-------- Information --------

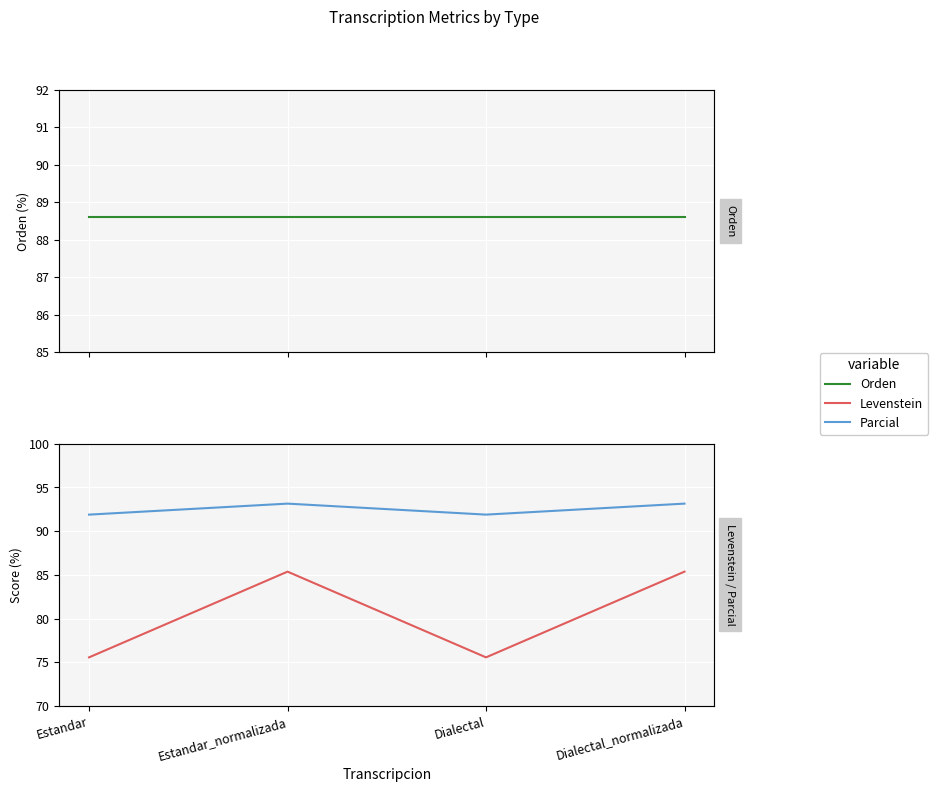

At Dialectal_normalizada, list the series in order from largest to smallest.

Parcial, Orden, Levenstein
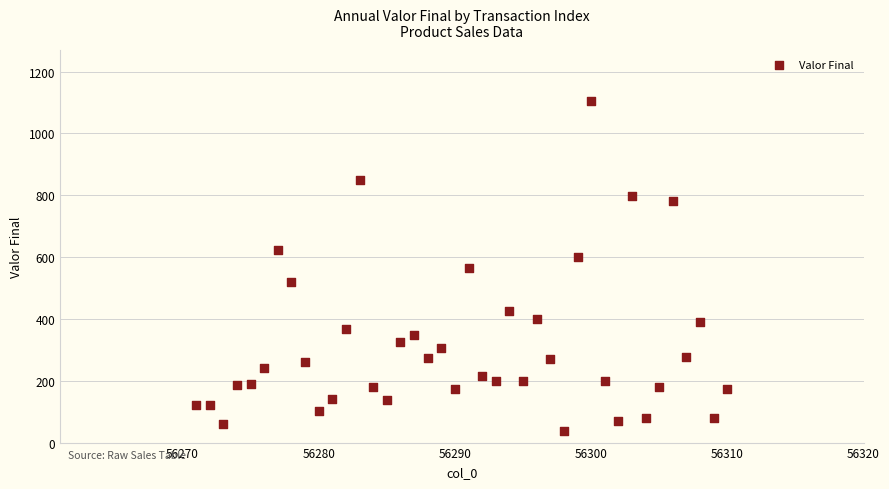

What is the range of Y values (max minus min)?

1067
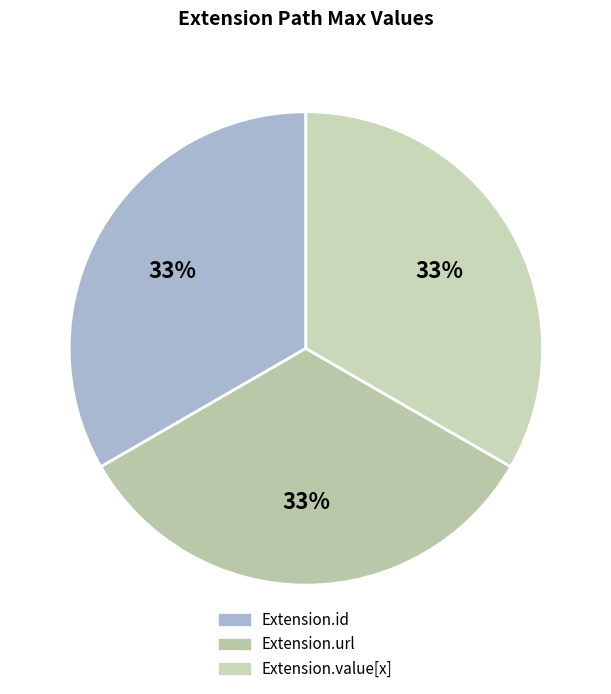

Count the number of slices in the pie.

3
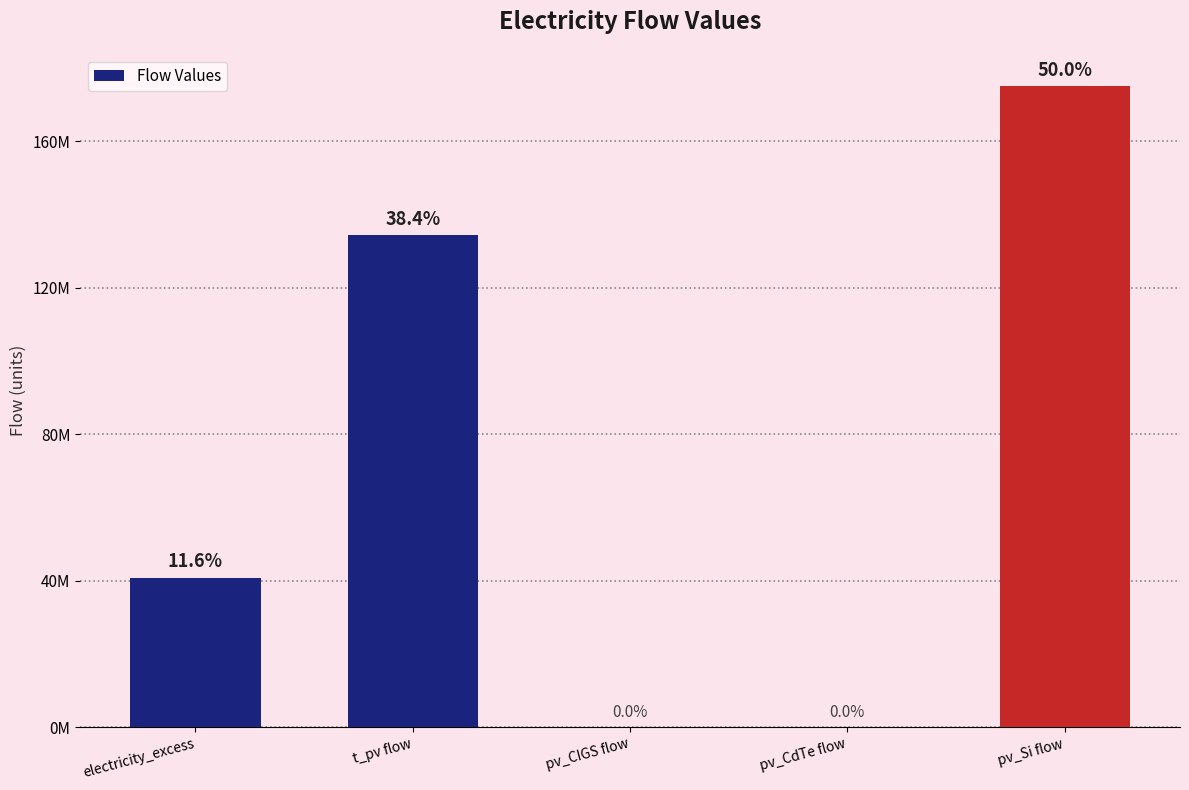

Reading left to right, extract all data points from this chart.

40777340.4	134336865.5	0.0	0.0	175114206.0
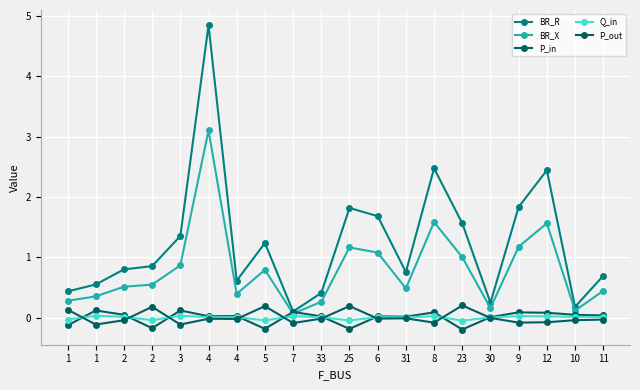

How many categories are shown in the chart?

20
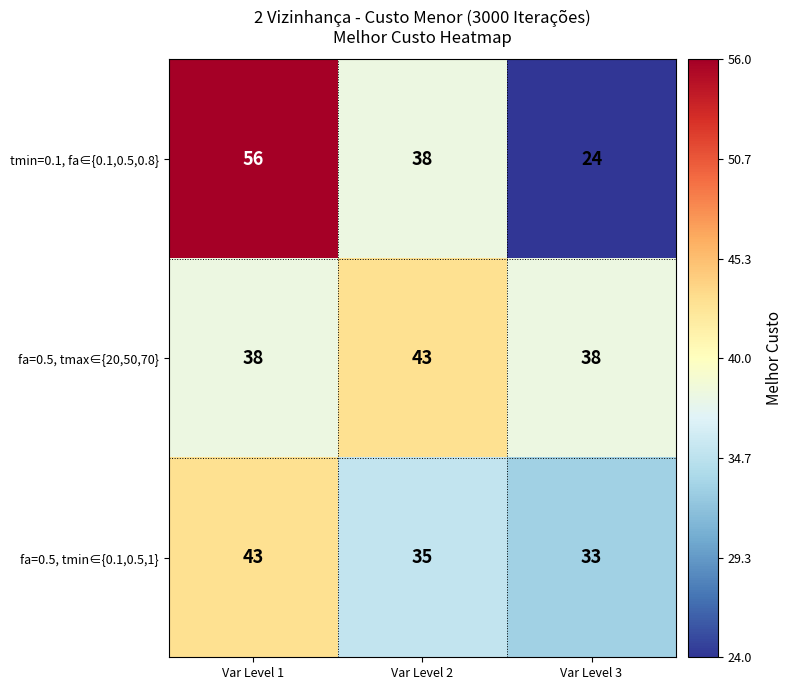

At Var Level 3, list the series in order from largest to smallest.

fa=0.5, tmax∈{20,50,70}, fa=0.5, tmin∈{0.1,0.5,1}, tmin=0.1, fa∈{0.1,0.5,0.8}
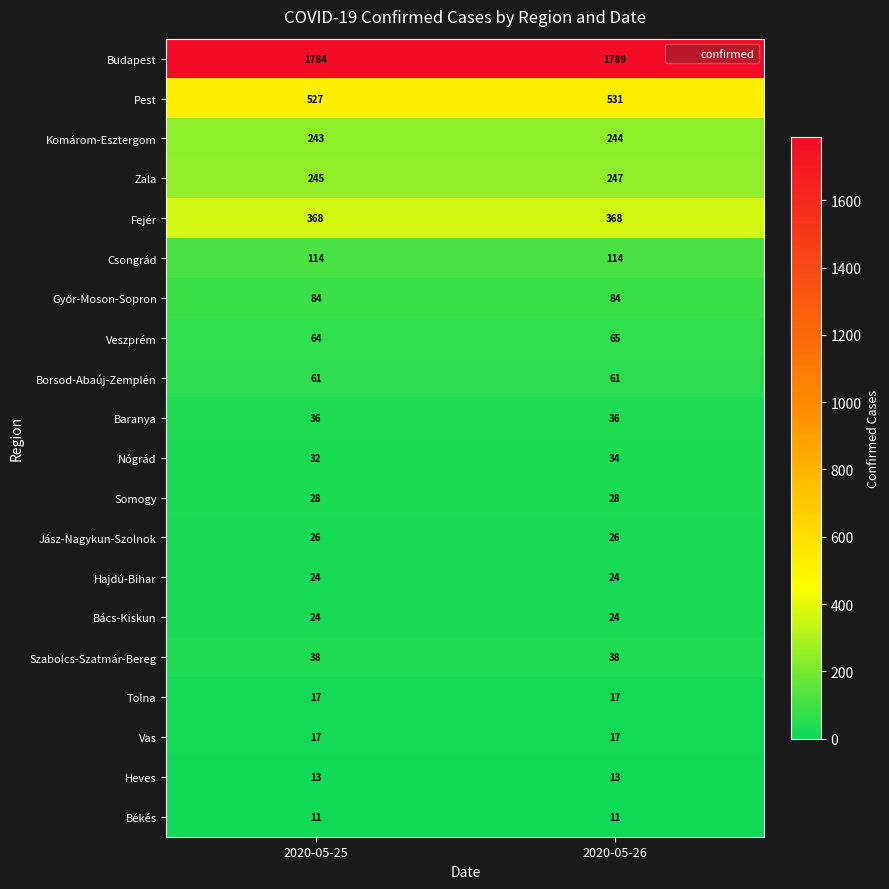

Read the Fejér value at 2020-05-26.

368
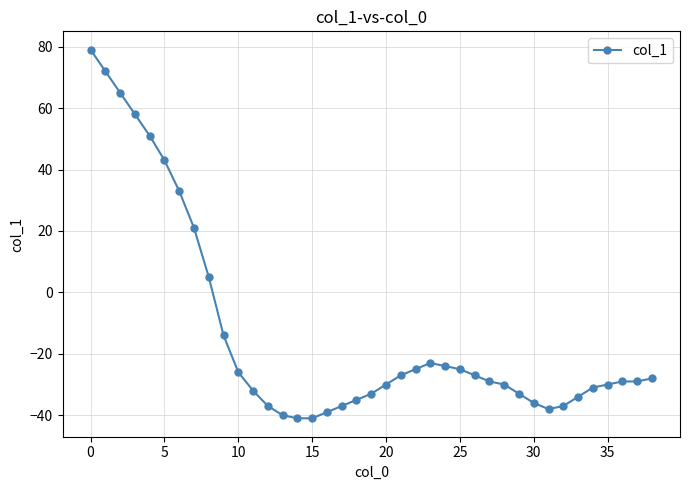

True or false: the data has more than 0 interior local peaks.

True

--------

— Your goal —
Rewrite the entries above, swapping "largest to smallest" for "highest to lowest" and leaving everything else as it stands. Leave out the pictures.

— Task result —
At Dialectal_normalizada, list the series in order from highest to lowest.

Parcial, Orden, Levenstein

What is the range of Y values (max minus min)?

1067

Count the number of slices in the pie.

3

Reading left to right, extract all data points from this chart.

40777340.4	134336865.5	0.0	0.0	175114206.0

How many categories are shown in the chart?

20

At Var Level 3, list the series in order from highest to lowest.

fa=0.5, tmax∈{20,50,70}, fa=0.5, tmin∈{0.1,0.5,1}, tmin=0.1, fa∈{0.1,0.5,0.8}

Read the Fejér value at 2020-05-26.

368

True or false: the data has more than 0 interior local peaks.

True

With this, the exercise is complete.